Gentile di Puglia
- Conservation status: FAO (2007): not at risk
- Other names: Merinos d'Italia
- Country of origin: Italy
- Distribution: Puglia and neighbouring regions
- Standard: MIPAAF
- Use: wool

Traits
- Weight: Male: 67 kg; Female: 43 kg;
- Height: Male: 71 cm; Female: 62 cm;
- Wool color: white
- Face color: white
- Horn status: males horned, females usually hornless

= Gentile di Puglia =

Italian breed of sheep

The Gentile di Puglia is an Italian breed of domestic sheep indigenous to southern Italy. It originates from the Tavoliere di Foggia, a large plain in the northern part of Puglia, and is raised mainly in that region; a few are found in neighbouring regions. The Gentile di Puglia is sometimes known as the Merinos d'Italia, or Italian Merino.

== History ==

The Gentile di Puglia derives from cross-breeding local ewes with Merino rams brought from Spain, first by Alfonso V of Aragon in the fifteenth century, and later, repeatedly, by the Bourbon kings of Naples, who had extensive estates near Foggia. In the nineteenth century, after the Unification of Italy, there was cross-breeding with imported French Rambouillet and German Merinolandschaf animals, with the aim of further improving the quality of the wool.

The collapse of the wool trade in the later twentieth century caused a sharp fall in number of the breed. Various indiscriminate attempts were made to improve the meat yield by cross-breeding with other types, some of them imported. In the 1980s a study of 10,000 head found 13% to be pure-bred stock. As a result, a controlled cross-breeding and selection programme was started, which led to the creation of the Trimeticcia di Segezia breed.

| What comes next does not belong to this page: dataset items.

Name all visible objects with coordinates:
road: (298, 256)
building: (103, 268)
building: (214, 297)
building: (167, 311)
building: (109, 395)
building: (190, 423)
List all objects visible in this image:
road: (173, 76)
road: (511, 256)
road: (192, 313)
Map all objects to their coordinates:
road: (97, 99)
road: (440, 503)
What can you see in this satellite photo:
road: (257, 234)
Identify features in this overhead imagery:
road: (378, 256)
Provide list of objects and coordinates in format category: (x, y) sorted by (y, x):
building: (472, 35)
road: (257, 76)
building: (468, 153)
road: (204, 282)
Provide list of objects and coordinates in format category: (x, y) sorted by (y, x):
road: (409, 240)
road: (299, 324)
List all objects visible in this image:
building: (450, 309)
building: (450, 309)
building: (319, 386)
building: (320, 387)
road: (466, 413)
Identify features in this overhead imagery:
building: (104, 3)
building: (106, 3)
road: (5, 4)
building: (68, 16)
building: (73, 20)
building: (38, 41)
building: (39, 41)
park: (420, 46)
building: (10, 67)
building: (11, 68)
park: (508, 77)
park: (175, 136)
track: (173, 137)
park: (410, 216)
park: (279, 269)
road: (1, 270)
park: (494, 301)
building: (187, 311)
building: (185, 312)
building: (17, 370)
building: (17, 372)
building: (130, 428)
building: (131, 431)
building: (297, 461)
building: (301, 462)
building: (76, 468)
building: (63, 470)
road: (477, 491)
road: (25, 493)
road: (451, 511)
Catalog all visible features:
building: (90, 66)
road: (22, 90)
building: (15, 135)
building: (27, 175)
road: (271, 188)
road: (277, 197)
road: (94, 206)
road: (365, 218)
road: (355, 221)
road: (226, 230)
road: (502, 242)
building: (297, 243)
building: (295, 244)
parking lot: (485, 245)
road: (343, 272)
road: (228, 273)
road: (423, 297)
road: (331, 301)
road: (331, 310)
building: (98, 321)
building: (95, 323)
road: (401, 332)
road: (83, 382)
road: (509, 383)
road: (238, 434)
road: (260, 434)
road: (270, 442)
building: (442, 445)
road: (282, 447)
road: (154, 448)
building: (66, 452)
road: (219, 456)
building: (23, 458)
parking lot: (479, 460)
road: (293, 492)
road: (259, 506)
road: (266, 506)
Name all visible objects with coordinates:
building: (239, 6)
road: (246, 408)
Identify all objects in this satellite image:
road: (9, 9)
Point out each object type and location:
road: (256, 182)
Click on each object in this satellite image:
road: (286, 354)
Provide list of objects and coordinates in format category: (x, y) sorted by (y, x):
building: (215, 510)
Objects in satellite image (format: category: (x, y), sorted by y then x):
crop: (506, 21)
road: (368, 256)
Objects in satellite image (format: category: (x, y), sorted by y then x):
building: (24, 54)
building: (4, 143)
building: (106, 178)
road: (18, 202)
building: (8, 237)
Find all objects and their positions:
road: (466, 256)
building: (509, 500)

The Gentile di Puglia is one of the seventeen autochthonous Italian sheep breeds for which a genealogical herdbook is kept by the Associazione Nazionale della Pastorizia, the Italian national association of sheep-breeders. The herdbook was established in 1971. In 1983 total numbers for the breed were estimated at 500,000, of which 31,700 were registered in the herdbook; in 2013 the number recorded in the herdbook was 3532.

== Use ==

The milk yield of the Gentile di Puglia is approximately 80–100 litres per lactation; most of it is taken by the lambs, but it is also used in the production of pecorino cheeses such as the Incanestrato Foggiano di Castel Monte. Lambs are usually slaughtered at 50–60 days, at a weight of 12–15 kg. Rams yield about 6 kg of wool, ewes about 3.5 kg, in a single shearing; the wool is of high quality, with a fibre diameter of 18–22 microns.